- Opening Delimiter -
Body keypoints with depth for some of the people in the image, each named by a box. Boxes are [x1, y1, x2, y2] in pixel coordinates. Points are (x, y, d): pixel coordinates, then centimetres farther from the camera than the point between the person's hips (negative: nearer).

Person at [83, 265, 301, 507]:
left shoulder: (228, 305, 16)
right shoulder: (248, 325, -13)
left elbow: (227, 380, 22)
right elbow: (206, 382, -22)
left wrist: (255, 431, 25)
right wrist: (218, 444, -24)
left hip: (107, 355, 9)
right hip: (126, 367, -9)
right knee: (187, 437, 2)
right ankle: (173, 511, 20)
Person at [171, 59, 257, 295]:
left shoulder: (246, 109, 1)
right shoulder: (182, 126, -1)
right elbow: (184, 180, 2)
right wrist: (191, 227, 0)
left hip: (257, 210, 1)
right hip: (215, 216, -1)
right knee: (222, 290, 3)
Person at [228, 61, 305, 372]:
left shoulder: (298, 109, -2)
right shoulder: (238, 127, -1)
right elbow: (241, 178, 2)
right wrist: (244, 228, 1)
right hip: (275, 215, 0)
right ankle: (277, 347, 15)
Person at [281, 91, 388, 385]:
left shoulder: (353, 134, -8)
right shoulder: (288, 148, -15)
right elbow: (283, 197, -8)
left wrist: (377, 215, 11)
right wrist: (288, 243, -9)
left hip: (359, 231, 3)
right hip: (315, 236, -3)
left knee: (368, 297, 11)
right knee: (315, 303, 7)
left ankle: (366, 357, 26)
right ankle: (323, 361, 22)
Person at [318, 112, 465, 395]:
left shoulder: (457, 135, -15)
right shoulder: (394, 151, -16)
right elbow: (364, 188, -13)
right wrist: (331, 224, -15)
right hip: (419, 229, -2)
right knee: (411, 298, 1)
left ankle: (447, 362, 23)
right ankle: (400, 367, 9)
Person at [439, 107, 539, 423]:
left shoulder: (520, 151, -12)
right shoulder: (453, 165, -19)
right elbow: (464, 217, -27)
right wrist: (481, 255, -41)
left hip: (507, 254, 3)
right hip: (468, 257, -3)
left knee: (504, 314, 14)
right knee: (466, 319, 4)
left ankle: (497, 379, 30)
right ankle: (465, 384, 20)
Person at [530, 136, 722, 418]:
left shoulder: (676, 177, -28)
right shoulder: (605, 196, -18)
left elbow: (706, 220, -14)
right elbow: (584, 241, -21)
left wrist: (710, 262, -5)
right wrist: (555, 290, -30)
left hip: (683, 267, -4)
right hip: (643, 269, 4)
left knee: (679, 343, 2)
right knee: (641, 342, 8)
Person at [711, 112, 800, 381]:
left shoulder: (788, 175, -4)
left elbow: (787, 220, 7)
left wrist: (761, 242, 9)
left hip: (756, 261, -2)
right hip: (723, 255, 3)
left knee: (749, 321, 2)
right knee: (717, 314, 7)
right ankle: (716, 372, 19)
- Closing Delimiter -
- Your goal
Word for word, restate the lines above from the line containing "right hip: (215, 216, -1)" through the line containing "left shoulder: (520, 151, -12)", with both included and nothing else.

- Task result
right hip: (215, 216, -1)
right knee: (222, 290, 3)
Person at [228, 61, 305, 372]:
left shoulder: (298, 109, -2)
right shoulder: (238, 127, -1)
right elbow: (241, 178, 2)
right wrist: (244, 228, 1)
right hip: (275, 215, 0)
right ankle: (277, 347, 15)
Person at [281, 91, 388, 385]:
left shoulder: (353, 134, -8)
right shoulder: (288, 148, -15)
right elbow: (283, 197, -8)
left wrist: (377, 215, 11)
right wrist: (288, 243, -9)
left hip: (359, 231, 3)
right hip: (315, 236, -3)
left knee: (368, 297, 11)
right knee: (315, 303, 7)
left ankle: (366, 357, 26)
right ankle: (323, 361, 22)
Person at [318, 112, 465, 395]:
left shoulder: (457, 135, -15)
right shoulder: (394, 151, -16)
right elbow: (364, 188, -13)
right wrist: (331, 224, -15)
right hip: (419, 229, -2)
right knee: (411, 298, 1)
left ankle: (447, 362, 23)
right ankle: (400, 367, 9)
Person at [439, 107, 539, 423]:
left shoulder: (520, 151, -12)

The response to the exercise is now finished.